**Supplied information:**

======

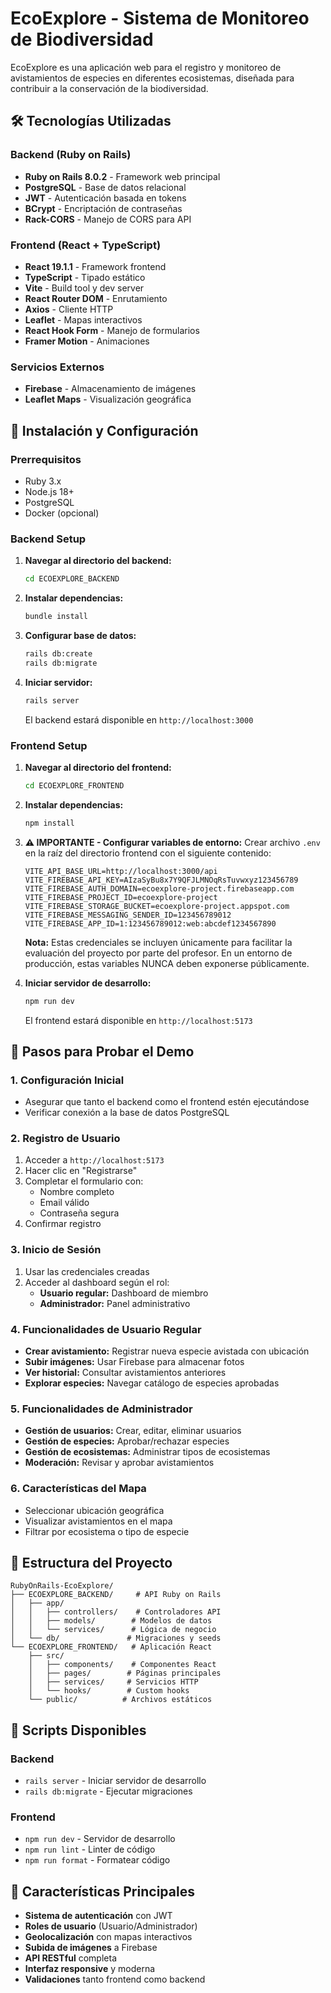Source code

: # EcoExplore - Sistema de Monitoreo de Biodiversidad

EcoExplore es una aplicación web para el registro y monitoreo de avistamientos de especies en diferentes ecosistemas, diseñada para contribuir a la conservación de la biodiversidad.

## 🛠️ Tecnologías Utilizadas

### Backend (Ruby on Rails)
- **Ruby on Rails 8.0.2** - Framework web principal
- **PostgreSQL** - Base de datos relacional
- **JWT** - Autenticación basada en tokens
- **BCrypt** - Encriptación de contraseñas
- **Rack-CORS** - Manejo de CORS para API

### Frontend (React + TypeScript)
- **React 19.1.1** - Framework frontend
- **TypeScript** - Tipado estático
- **Vite** - Build tool y dev server
- **React Router DOM** - Enrutamiento
- **Axios** - Cliente HTTP
- **Leaflet** - Mapas interactivos
- **React Hook Form** - Manejo de formularios
- **Framer Motion** - Animaciones

### Servicios Externos
- **Firebase** - Almacenamiento de imágenes
- **Leaflet Maps** - Visualización geográfica

## 🚀 Instalación y Configuración

### Prerrequisitos
- Ruby 3.x
- Node.js 18+
- PostgreSQL
- Docker (opcional)

### Backend Setup

1. **Navegar al directorio del backend:**
   ```bash
   cd ECOEXPLORE_BACKEND
   ```

2. **Instalar dependencias:**
   ```bash
   bundle install
   ```

3. **Configurar base de datos:**
   ```bash
   rails db:create
   rails db:migrate
   ```

4. **Iniciar servidor:**
   ```bash
   rails server
   ```
   El backend estará disponible en `http://localhost:3000`

### Frontend Setup

1. **Navegar al directorio del frontend:**
   ```bash
   cd ECOEXPLORE_FRONTEND
   ```

2. **Instalar dependencias:**
   ```bash
   npm install
   ```

3. **⚠️ IMPORTANTE - Configurar variables de entorno:**
   Crear archivo `.env` en la raíz del directorio frontend con el siguiente contenido:
   
   ```env
   VITE_API_BASE_URL=http://localhost:3000/api
   VITE_FIREBASE_API_KEY=AIzaSyBu8x7Y9QFJLMNOqRsTuvwxyz123456789
   VITE_FIREBASE_AUTH_DOMAIN=ecoexplore-project.firebaseapp.com
   VITE_FIREBASE_PROJECT_ID=ecoexplore-project
   VITE_FIREBASE_STORAGE_BUCKET=ecoexplore-project.appspot.com
   VITE_FIREBASE_MESSAGING_SENDER_ID=123456789012
   VITE_FIREBASE_APP_ID=1:123456789012:web:abcdef1234567890
   ```
   
   **Nota:** Estas credenciales se incluyen únicamente para facilitar la evaluación del proyecto por parte del profesor. En un entorno de producción, estas variables NUNCA deben exponerse públicamente.

4. **Iniciar servidor de desarrollo:**
   ```bash
   npm run dev
   ```
   El frontend estará disponible en `http://localhost:5173`

## 🧪 Pasos para Probar el Demo

### 1. Configuración Inicial
- Asegurar que tanto el backend como el frontend estén ejecutándose
- Verificar conexión a la base de datos PostgreSQL

### 2. Registro de Usuario
1. Acceder a `http://localhost:5173`
2. Hacer clic en "Registrarse"
3. Completar el formulario con:
   - Nombre completo
   - Email válido
   - Contraseña segura
4. Confirmar registro

### 3. Inicio de Sesión
1. Usar las credenciales creadas
2. Acceder al dashboard según el rol:
   - **Usuario regular:** Dashboard de miembro
   - **Administrador:** Panel administrativo

### 4. Funcionalidades de Usuario Regular
- **Crear avistamiento:** Registrar nueva especie avistada con ubicación
- **Subir imágenes:** Usar Firebase para almacenar fotos
- **Ver historial:** Consultar avistamientos anteriores
- **Explorar especies:** Navegar catálogo de especies aprobadas

### 5. Funcionalidades de Administrador
- **Gestión de usuarios:** Crear, editar, eliminar usuarios
- **Gestión de especies:** Aprobar/rechazar especies
- **Gestión de ecosistemas:** Administrar tipos de ecosistemas
- **Moderación:** Revisar y aprobar avistamientos

### 6. Características del Mapa
- Seleccionar ubicación geográfica
- Visualizar avistamientos en el mapa
- Filtrar por ecosistema o tipo de especie

## 📁 Estructura del Proyecto

```
RubyOnRails-EcoExplore/
├── ECOEXPLORE_BACKEND/     # API Ruby on Rails
│   ├── app/
│   │   ├── controllers/    # Controladores API
│   │   ├── models/        # Modelos de datos
│   │   └── services/      # Lógica de negocio
│   └── db/               # Migraciones y seeds
└── ECOEXPLORE_FRONTEND/   # Aplicación React
    ├── src/
    │   ├── components/    # Componentes React
    │   ├── pages/        # Páginas principales
    │   ├── services/     # Servicios HTTP
    │   └── hooks/        # Custom hooks
    └── public/          # Archivos estáticos
```

## 🔧 Scripts Disponibles

### Backend
- `rails server` - Iniciar servidor de desarrollo
- `rails db:migrate` - Ejecutar migraciones

### Frontend
- `npm run dev` - Servidor de desarrollo
- `npm run lint` - Linter de código
- `npm run format` - Formatear código

## 🌟 Características Principales

- **Sistema de autenticación** con JWT
- **Roles de usuario** (Usuario/Administrador)
- **Geolocalización** con mapas interactivos
- **Subida de imágenes** a Firebase
- **API RESTful** completa
- **Interfaz responsive** y moderna
- **Validaciones** tanto frontend como backend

======

**Exercise aim:**
Without the pictures, copy the material exactly as given.

**Exercise answer:**
Source code

: # EcoExplore - Sistema de Monitoreo de Biodiversidad

EcoExplore es una aplicación web para el registro y monitoreo de avistamientos de especies en diferentes ecosistemas, diseñada para contribuir a la conservación de la biodiversidad.

## 🛠️ Tecnologías Utilizadas

### Backend (Ruby on Rails)
- **Ruby on Rails 8.0.2** - Framework web principal
- **PostgreSQL** - Base de datos relacional
- **JWT** - Autenticación basada en tokens
- **BCrypt** - Encriptación de contraseñas
- **Rack-CORS** - Manejo de CORS para API

### Frontend (React + TypeScript)
- **React 19.1.1** - Framework frontend
- **TypeScript** - Tipado estático
- **Vite** - Build tool y dev server
- **React Router DOM** - Enrutamiento
- **Axios** - Cliente HTTP
- **Leaflet** - Mapas interactivos
- **React Hook Form** - Manejo de formularios
- **Framer Motion** - Animaciones

### Servicios Externos
- **Firebase** - Almacenamiento de imágenes
- **Leaflet Maps** - Visualización geográfica

## 🚀 Instalación y Configuración

### Prerrequisitos
- Ruby 3.x
- Node.js 18+
- PostgreSQL
- Docker (opcional)

### Backend Setup

1. **Navegar al directorio del backend:**
   ```bash
   cd ECOEXPLORE_BACKEND
   ```

2. **Instalar dependencias:**
   ```bash
   bundle install
   ```

3. **Configurar base de datos:**
   ```bash
   rails db:create
   rails db:migrate
   ```

4. **Iniciar servidor:**
   ```bash
   rails server
   ```
   El backend estará disponible en `http://localhost:3000`

### Frontend Setup

1. **Navegar al directorio del frontend:**
   ```bash
   cd ECOEXPLORE_FRONTEND
   ```

2. **Instalar dependencias:**
   ```bash
   npm install
   ```

3. **⚠️ IMPORTANTE - Configurar variables de entorno:**
   Crear archivo `.env` en la raíz del directorio frontend con el siguiente contenido:
   
   ```env
   VITE_API_BASE_URL=http://localhost:3000/api
   VITE_FIREBASE_API_KEY=AIzaSyBu8x7Y9QFJLMNOqRsTuvwxyz123456789
   VITE_FIREBASE_AUTH_DOMAIN=ecoexplore-project.firebaseapp.com
   VITE_FIREBASE_PROJECT_ID=ecoexplore-project
   VITE_FIREBASE_STORAGE_BUCKET=ecoexplore-project.appspot.com
   VITE_FIREBASE_MESSAGING_SENDER_ID=123456789012
   VITE_FIREBASE_APP_ID=1:123456789012:web:abcdef1234567890
   ```
   
   **Nota:** Estas credenciales se incluyen únicamente para facilitar la evaluación del proyecto por parte del profesor. En un entorno de producción, estas variables NUNCA deben exponerse públicamente.

4. **Iniciar servidor de desarrollo:**
   ```bash
   npm run dev
   ```
   El frontend estará disponible en `http://localhost:5173`

## 🧪 Pasos para Probar el Demo

### 1. Configuración Inicial
- Asegurar que tanto el backend como el frontend estén ejecutándose
- Verificar conexión a la base de datos PostgreSQL

### 2. Registro de Usuario
1. Acceder a `http://localhost:5173`
2. Hacer clic en "Registrarse"
3. Completar el formulario con:
   - Nombre completo
   - Email válido
   - Contraseña segura
4. Confirmar registro

### 3. Inicio de Sesión
1. Usar las credenciales creadas
2. Acceder al dashboard según el rol:
   - **Usuario regular:** Dashboard de miembro
   - **Administrador:** Panel administrativo

### 4. Funcionalidades de Usuario Regular
- **Crear avistamiento:** Registrar nueva especie avistada con ubicación
- **Subir imágenes:** Usar Firebase para almacenar fotos
- **Ver historial:** Consultar avistamientos anteriores
- **Explorar especies:** Navegar catálogo de especies aprobadas

### 5. Funcionalidades de Administrador
- **Gestión de usuarios:** Crear, editar, eliminar usuarios
- **Gestión de especies:** Aprobar/rechazar especies
- **Gestión de ecosistemas:** Administrar tipos de ecosistemas
- **Moderación:** Revisar y aprobar avistamientos

### 6. Características del Mapa
- Seleccionar ubicación geográfica
- Visualizar avistamientos en el mapa
- Filtrar por ecosistema o tipo de especie

## 📁 Estructura del Proyecto

```
RubyOnRails-EcoExplore/
├── ECOEXPLORE_BACKEND/     # API Ruby on Rails
│   ├── app/
│   │   ├── controllers/    # Controladores API
│   │   ├── models/        # Modelos de datos
│   │   └── services/      # Lógica de negocio
│   └── db/               # Migraciones y seeds
└── ECOEXPLORE_FRONTEND/   # Aplicación React
    ├── src/
    │   ├── components/    # Componentes React
    │   ├── pages/        # Páginas principales
    │   ├── services/     # Servicios HTTP
    │   └── hooks/        # Custom hooks
    └── public/          # Archivos estáticos
```

## 🔧 Scripts Disponibles

### Backend
- `rails server` - Iniciar servidor de desarrollo
- `rails db:migrate` - Ejecutar migraciones

### Frontend
- `npm run dev` - Servidor de desarrollo
- `npm run lint` - Linter de código
- `npm run format` - Formatear código

## 🌟 Características Principales

- **Sistema de autenticación** con JWT
- **Roles de usuario** (Usuario/Administrador)
- **Geolocalización** con mapas interactivos
- **Subida de imágenes** a Firebase
- **API RESTful** completa
- **Interfaz responsive** y moderna
- **Validaciones** tanto frontend como backend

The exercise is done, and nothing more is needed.